Akerman highlighted Trump’s use of Rudy Giuliani to help head his alleged pressure campaign, as well as the president’s reported lack of interest in fighting corruption in Ukraine. While Trump claims he was using foreign aid to secure investigations into his political rivals, Joe Biden and his son, Hunter, Sondland’s testimony suggested the president was only interested in the announcement of such investigations – not the inquiries themselves.

The lawyer also claims that McConnell might not be able to control the format of the impeachment trial, as he appears to be suggesting. According to Akerman, the rules may fall into the hands of Chief Justice of the Supreme Court John Roberts, the public official designated to preside over the impeachment trial, per the Constitution.

“The final rules of the trial may ultimately rest with Justice Roberts to call ‘balls and strikes,’ as he famously described how he viewed his role as a Supreme Court Justice at his confirmation hearing, and whose legal and moral authority would have to be overruled by 51 senators.”

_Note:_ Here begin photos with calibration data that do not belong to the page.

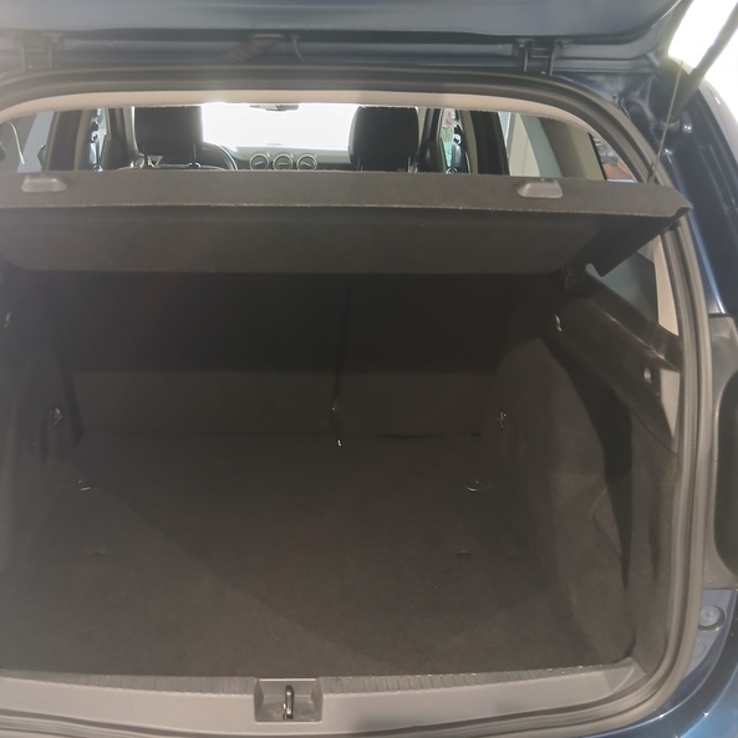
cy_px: 367
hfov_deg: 52.0
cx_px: 276
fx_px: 748
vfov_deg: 52.5
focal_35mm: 31
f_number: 1.8
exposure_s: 1/25
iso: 250
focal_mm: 3.98
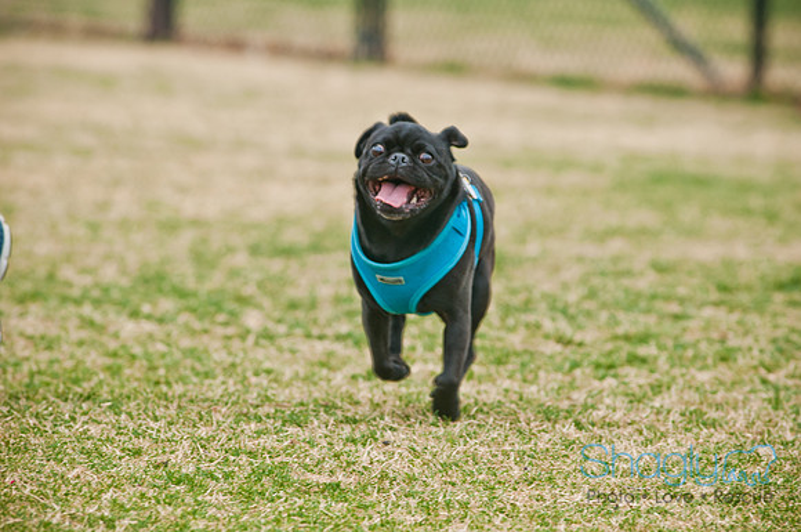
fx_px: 6666
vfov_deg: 4.6
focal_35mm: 300
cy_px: 266
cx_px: 400
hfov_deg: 6.9
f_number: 5
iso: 200
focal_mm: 200
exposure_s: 1/250
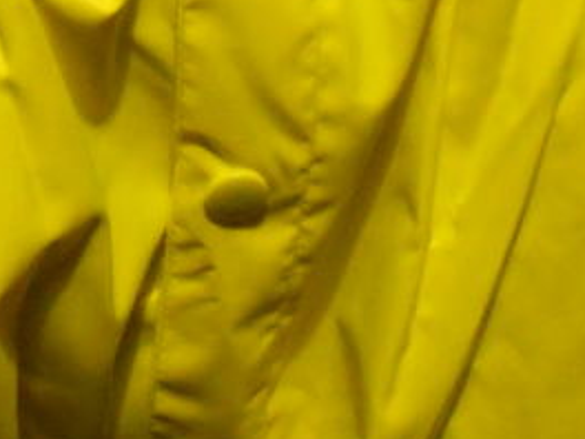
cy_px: 149
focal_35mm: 144
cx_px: 124
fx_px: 2434
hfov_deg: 13.6
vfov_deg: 10.3
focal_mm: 6.8
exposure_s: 1/25
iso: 800
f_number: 4.2
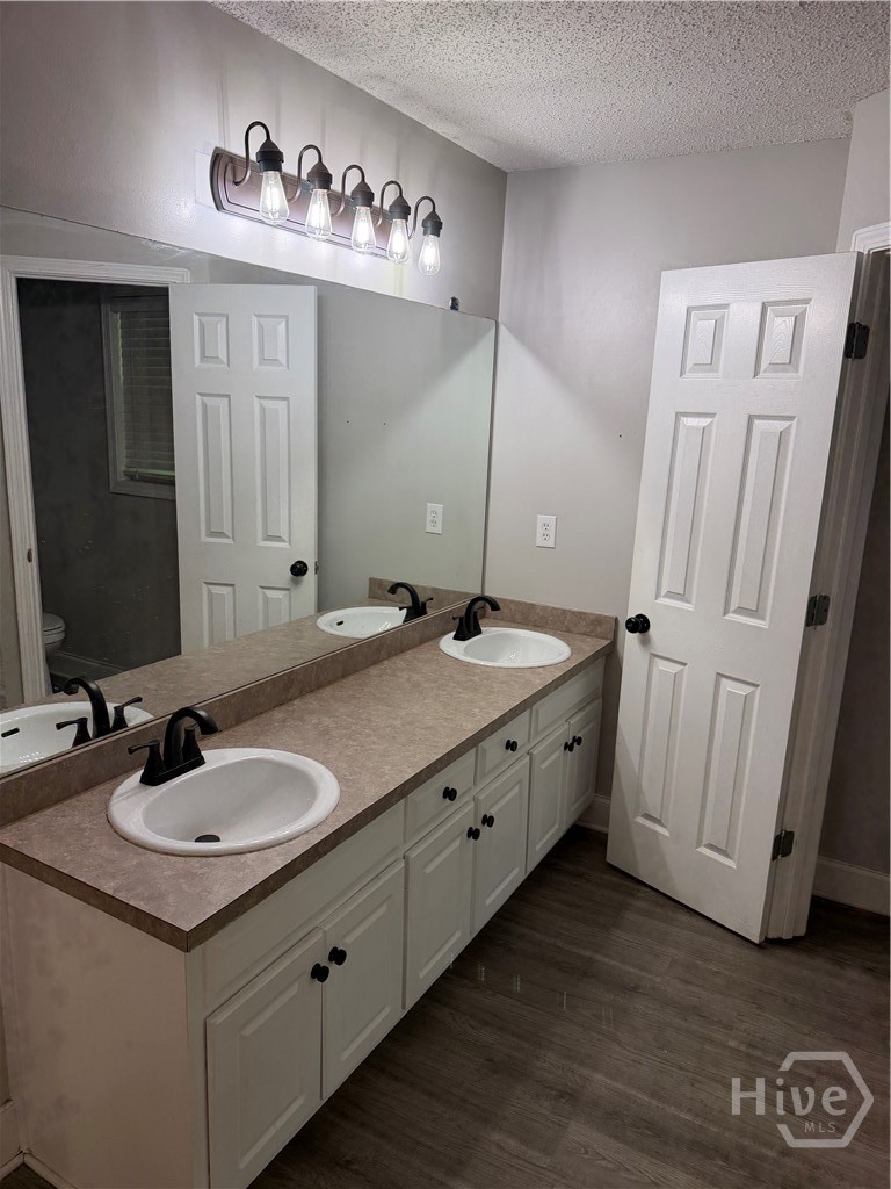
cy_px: 594
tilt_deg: -14.2
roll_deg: -2.1
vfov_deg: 71.6
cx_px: 446
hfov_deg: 56.8
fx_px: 824
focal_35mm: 24
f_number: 1.78
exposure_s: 1/144
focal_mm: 6.76
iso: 125
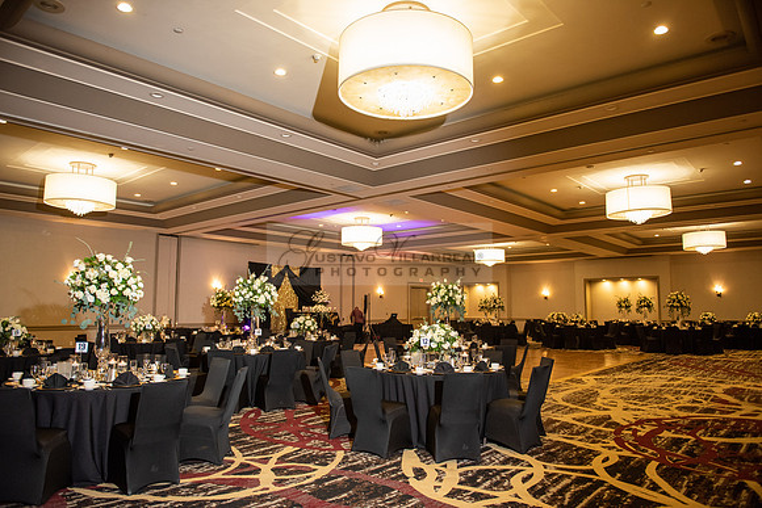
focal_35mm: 24
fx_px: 508
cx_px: 381
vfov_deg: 53.2
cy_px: 254
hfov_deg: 73.7
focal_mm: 24
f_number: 2.8
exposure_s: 1/125
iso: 1600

Akerman has also been critical of Attorney General William Barr, who has been slammed by some for approaching his role from a partisan position. Akerman said that Barr is “up to his eyeballs” in corruption due to his proximity to Trump — a position that was echoed by former federal prosecutor Michael J. Stern.

Stern suggested that — like McConnell — Barr has aligned himself with the White House and is attempting to protect the man who assigned him to his position: Trump. Stern added that he believes Barr is taking every chance he can to tip the scales to favor the president, noting that this isn’t how the attorney general is supposed to operate.